• Work to complete:
- a) Answer these questions about the text on theatre's survival, one per line:
(i) In point 1, what two things does the government seem to have money for?
(ii) What does the writer call themself in point 3?
(iii) In point 4, what is a theatre for?
- b) Reproduce the text on theatre's survival from "2. Rebuild relationships" to "Old Vic again.".
- c) Carry on the text about how theatre can save itself, starting where it stops.

• Document excerpt:
===

The arts world has been shockingly poorly led during this crisis – brought on by the fact that the industry leaders, who were best placed for this, are the most comfortable and shielded from the fallout. But there is still time. What can the theatre do now to save itself?

  1. Accept that Government support won’t come. What help does come will be meagre and too late. The government are exercising a dangerous level of control by eradicating art it does not agree with, which is terrifying. But the longer we waste time begging, the more we fuel the argument that it’s a choice between funding Checkhov or funding nurses. We can see: firstly by the fact that they’re not funding nurses and secondly by the fact that they do seem to have money for painting planes and giving Dido Harding another project to fuck up, that there is money available. This is a war of attrition. They have the money. They are ideologically opposed to spending it in our sector. The longer we fight this fight, the more we stand to loose.
  2. Rebuild relationships with your audiences. If you can’t do this, you deserve to close. There, I said it. What good is a theatre whose audience don’t care about it? A football club who had alienated its fans wouldn’t spend long banging on about the quality of the art when their players have the ball, they’d be shut down. Accept that audiences have been neglected, taken for granted and treated with contempt. Now do something about it. You will not exist without them. They are your lifeline. Gather them, mobilise their support. The government don’t give a toss that dear old Judi Dench might not get to visit the Old Vic again.
  3. Football, football, football. There’s a reason football holds such a special place in the hearts of so many, and it’s almost exclusively the same set of reasons why theatres struggle. It’s not about the price: the beautiful game has famously outpriced its original working-class audiences. But still they flock to it, because it’s about more than that. It’s community, it’s competition, it’s a break from real life. As an Evertonian (I know) I feel a deep sense of pride at the charitable and community work the club undertakes in its community, which, as far as I can see, it doesn’t have to do. I’m proud of it, in a way I can’t explain.
  4. Return to thy purpose. A theatre is for putting on plays. A theatre whose programme is relevant and connected to its audience wouldn’t need a separate engagement department. Unify and streamline your efforts to do the job you were paid to do: to create work for the widest selection of people to enjoy, at a price and in a platform that is accessible for them.

===

• Exercise data:

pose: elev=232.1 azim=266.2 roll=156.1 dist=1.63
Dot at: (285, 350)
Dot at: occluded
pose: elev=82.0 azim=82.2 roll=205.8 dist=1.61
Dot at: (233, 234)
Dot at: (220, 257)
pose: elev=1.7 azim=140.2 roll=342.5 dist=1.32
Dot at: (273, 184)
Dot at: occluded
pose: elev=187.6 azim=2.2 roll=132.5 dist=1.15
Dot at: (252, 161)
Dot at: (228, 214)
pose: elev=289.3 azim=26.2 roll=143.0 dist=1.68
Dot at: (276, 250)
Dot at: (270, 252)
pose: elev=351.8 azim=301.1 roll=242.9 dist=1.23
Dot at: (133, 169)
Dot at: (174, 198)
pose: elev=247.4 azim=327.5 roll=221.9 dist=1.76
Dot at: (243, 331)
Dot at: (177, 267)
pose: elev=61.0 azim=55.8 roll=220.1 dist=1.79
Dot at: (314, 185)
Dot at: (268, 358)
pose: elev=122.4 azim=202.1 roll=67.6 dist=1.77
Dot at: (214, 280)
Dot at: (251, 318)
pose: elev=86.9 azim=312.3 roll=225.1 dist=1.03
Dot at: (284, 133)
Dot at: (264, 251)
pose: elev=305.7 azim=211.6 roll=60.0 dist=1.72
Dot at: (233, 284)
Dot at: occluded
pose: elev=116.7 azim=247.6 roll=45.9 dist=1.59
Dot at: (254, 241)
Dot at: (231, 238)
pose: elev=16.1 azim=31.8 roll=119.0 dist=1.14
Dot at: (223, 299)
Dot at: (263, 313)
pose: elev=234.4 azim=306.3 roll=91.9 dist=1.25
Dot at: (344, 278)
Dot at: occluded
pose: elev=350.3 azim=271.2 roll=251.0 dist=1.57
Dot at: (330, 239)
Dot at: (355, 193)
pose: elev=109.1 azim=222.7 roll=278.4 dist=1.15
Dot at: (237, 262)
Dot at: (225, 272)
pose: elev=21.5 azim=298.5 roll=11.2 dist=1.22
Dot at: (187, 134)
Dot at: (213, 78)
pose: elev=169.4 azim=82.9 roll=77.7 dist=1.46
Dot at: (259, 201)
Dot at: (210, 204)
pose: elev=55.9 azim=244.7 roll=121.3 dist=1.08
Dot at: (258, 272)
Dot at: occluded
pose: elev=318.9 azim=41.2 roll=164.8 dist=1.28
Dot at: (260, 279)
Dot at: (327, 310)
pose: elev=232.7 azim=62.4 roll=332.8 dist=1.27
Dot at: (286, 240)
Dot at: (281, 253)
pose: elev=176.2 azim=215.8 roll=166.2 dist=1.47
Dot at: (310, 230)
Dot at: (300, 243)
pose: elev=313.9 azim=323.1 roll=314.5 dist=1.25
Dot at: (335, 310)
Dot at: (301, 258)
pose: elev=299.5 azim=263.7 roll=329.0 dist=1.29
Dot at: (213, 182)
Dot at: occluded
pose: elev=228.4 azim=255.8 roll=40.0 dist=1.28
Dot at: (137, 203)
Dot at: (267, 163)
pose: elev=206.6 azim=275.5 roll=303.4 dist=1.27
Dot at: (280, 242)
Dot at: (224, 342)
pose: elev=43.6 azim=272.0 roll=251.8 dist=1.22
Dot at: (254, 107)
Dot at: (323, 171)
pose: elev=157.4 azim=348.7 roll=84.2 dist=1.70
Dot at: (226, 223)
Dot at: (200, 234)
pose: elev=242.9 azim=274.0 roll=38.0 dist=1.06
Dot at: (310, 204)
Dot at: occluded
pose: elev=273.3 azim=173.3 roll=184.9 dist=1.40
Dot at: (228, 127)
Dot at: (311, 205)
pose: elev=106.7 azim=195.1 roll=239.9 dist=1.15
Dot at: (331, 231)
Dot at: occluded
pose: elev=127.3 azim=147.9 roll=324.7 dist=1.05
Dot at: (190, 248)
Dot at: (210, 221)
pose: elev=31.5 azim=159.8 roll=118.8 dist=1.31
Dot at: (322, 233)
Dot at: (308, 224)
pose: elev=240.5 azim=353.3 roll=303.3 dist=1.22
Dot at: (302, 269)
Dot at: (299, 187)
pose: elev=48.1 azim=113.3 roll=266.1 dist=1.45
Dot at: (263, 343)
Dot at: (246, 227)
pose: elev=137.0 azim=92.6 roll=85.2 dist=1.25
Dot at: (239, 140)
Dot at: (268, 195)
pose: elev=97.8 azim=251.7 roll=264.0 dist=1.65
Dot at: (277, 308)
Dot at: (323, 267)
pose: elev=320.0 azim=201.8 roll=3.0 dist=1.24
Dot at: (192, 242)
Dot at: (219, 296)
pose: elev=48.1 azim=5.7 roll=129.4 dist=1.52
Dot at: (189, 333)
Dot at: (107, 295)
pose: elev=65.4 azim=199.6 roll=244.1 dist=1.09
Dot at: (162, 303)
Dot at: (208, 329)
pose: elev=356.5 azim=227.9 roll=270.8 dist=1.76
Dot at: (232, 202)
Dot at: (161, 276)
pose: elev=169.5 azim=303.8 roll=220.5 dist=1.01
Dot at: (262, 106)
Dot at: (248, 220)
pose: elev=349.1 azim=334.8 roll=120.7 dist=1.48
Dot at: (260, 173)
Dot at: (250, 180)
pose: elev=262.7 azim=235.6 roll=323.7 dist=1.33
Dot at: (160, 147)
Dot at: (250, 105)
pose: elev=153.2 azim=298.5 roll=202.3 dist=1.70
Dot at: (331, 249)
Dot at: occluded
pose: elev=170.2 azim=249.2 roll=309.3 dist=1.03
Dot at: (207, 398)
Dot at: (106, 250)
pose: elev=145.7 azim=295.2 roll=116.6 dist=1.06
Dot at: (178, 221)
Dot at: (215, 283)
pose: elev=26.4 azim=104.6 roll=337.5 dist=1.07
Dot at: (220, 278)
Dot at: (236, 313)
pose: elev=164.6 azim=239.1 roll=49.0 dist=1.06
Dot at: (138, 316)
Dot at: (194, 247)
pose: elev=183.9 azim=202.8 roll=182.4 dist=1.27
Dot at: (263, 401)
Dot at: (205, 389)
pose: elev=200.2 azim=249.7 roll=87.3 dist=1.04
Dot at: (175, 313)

===

• Expected responses:
- a)
(i) Painting planes and giving Dido Harding another project.
(ii) An Evertonian.
(iii) Putting on plays.

- b)
2. Rebuild relationships with your audiences. If you can’t do this, you deserve to close. There, I said it. What good is a theatre whose audience don’t care about it? A football club who had alienated its fans wouldn’t spend long banging on about the quality of the art when their players have the ball, they’d be shut down. Accept that audiences have been neglected, taken for granted and treated with contempt. Now do something about it. You will not exist without them. They are your lifeline. Gather them, mobilise their support. The government don’t give a toss that dear old Judi Dench might not get to visit the Old Vic again.

- c)
  5. Show Caesar the senate. The leaders of our industry have systematically failed us. In the case of rampant racism in our drama schools, they have been complicit in preventing and slowing change. These self-appointed gatekeepers choose who can come in and who should stay out. I see no justification to keep any of them. Let’s start over with young, deserving, diverse talent who are interested in reviving an industry, not protecting it. You protect a relic, you revive something which still has life left in it.

There have been many people who have vocally resented the free screenings presented by companies such as the National during this lockdown. ‘We are artists, we don’t do this for free,’ one tweeted, whilst another imagined the huge amounts of money that could have been made, ‘if we’d have charged each of them a fiver.’ No. You wouldn’t have got a fraction of the same audience if we’d have charged, it’s as simple as that. Yes, of course there is a huge array of world-class talent putting together many of these shows, I don’t debate that. But we need to A) get off our high horse that what we do is something which should be respected, and B) stop treating our audiences with contempt. The Artistic Director of a prominent London Theatre said in a private Zoom call recently that they won’t stream shows because, ‘it’s not the art form.’ Well, your audience might disagree. How we can cling to these supposed values (which are really just elite statements) during a time like this, I do not know. Many of these online audiences have experienced streaming, perhaps for the first time, because it was free. If you don’t like the fact that they’re treating it as disposable, maybe you shouldn’t have treated them as disposable in the first place.